Six months ago, I euthanized my dog, Ruby.

She was a beautiful black Labrador with dog bone cancer. Her pain was insufferable, yet I agonized over ending her life.

The Vet said it was the kindest thing for a dogs in Ruby’s condition. But I kept asking myself, “Will Ruby ever forgive me?”

For sixteen years, Ruby chased balls with my son, comforted his tears, licked his scraped knees and kept all our family secrets. True to a dog’s nature, Ruby love loved us, unconditionally. Ruby was our four-legged gem. 
How could I betray her by euthanising her?

I cried for days after leaving the Vet. We all did. Our hearts felt broken. Guilt kept me awake at night. Doubt tortured me. Could I have done more for my dog Ruby?

One night, my release from guilt came unexpectedly.

In a dream, Ruby bounded up to me, licked my face, chased her tail and barked three times. I felt her dog-like affection wash over me as if I was slipping into a warm bath. Ruby was free of pain and full of energy. In that instant, I forgave myself.
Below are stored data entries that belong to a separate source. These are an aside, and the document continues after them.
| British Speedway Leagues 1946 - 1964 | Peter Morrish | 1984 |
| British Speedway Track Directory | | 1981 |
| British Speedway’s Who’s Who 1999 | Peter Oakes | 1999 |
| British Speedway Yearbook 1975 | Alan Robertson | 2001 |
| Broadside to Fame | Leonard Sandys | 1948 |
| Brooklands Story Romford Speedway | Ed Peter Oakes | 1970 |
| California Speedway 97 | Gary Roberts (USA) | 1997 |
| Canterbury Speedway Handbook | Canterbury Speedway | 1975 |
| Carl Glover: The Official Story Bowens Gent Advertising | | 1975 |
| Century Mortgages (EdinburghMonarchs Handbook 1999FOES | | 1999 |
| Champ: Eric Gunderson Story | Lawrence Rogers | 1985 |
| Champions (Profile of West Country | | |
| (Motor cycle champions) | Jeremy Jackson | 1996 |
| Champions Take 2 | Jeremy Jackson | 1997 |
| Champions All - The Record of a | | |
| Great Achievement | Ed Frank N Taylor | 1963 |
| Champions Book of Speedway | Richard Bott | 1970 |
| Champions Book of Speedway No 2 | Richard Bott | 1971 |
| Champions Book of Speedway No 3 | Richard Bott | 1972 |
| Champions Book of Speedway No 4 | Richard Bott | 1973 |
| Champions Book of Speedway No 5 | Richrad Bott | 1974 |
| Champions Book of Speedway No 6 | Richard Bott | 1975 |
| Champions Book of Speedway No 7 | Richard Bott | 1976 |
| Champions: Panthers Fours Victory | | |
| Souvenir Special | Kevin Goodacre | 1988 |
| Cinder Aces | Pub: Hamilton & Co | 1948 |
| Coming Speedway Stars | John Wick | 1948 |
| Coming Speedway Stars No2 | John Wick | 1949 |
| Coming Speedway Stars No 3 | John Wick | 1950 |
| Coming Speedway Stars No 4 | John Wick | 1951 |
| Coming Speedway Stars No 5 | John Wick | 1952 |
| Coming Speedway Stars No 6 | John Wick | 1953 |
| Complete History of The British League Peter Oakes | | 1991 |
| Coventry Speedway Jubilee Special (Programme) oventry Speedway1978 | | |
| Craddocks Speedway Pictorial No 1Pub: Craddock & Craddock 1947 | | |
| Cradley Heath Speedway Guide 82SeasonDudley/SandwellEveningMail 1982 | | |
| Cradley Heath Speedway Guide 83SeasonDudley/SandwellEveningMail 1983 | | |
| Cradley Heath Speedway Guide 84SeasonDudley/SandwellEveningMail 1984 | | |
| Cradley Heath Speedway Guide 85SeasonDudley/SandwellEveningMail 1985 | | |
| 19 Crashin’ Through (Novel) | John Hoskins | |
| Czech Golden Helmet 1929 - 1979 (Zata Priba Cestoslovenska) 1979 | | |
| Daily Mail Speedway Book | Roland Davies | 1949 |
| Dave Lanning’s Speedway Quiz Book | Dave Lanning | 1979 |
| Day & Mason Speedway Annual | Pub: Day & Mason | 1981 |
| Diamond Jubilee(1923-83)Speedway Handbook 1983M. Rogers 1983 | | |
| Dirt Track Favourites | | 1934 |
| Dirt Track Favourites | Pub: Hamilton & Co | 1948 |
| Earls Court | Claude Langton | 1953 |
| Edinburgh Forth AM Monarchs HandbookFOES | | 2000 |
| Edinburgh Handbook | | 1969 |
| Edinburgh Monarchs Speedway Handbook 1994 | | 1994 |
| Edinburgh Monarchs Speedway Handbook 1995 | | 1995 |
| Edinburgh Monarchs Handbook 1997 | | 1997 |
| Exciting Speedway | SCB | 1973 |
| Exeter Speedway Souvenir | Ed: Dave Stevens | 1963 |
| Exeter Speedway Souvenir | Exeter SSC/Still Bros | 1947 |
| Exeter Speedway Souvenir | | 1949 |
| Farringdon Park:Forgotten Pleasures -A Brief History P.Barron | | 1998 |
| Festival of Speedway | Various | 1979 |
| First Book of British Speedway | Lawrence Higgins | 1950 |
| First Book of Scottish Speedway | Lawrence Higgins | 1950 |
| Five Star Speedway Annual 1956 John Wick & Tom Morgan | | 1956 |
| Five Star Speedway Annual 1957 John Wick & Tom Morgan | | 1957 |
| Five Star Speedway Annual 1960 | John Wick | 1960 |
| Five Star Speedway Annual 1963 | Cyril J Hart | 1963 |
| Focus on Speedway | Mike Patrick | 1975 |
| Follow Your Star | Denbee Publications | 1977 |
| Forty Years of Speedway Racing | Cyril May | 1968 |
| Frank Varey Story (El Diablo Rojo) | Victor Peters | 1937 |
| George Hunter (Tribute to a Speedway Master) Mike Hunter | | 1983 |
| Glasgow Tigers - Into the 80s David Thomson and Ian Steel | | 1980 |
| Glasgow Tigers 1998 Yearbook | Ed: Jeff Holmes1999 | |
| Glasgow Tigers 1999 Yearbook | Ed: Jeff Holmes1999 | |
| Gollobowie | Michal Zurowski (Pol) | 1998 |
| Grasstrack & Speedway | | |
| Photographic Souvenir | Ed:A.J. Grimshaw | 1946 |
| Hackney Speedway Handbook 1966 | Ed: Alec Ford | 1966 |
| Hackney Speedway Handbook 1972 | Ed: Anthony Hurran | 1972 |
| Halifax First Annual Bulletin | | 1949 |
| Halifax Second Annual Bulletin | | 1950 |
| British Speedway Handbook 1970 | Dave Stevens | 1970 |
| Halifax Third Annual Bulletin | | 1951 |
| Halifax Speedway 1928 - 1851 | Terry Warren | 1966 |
Ruby was okay and happy in pet heaven.

Dealing with guilt

Pets are such an important part of our lives, and it’s no surprise that grief often occurs when they pass away. But sometimes the decision to end a pet’s suffering is unavoidable resulting in feelings of guilt.

Take comfort in the vet’s advice. Family dogs are euthanised for solid medical reasons. 

Perhaps remind yourself to love and forgive yourself as your pet would.

If you need further guidance and help reach out to family and friends or a pet grief support group.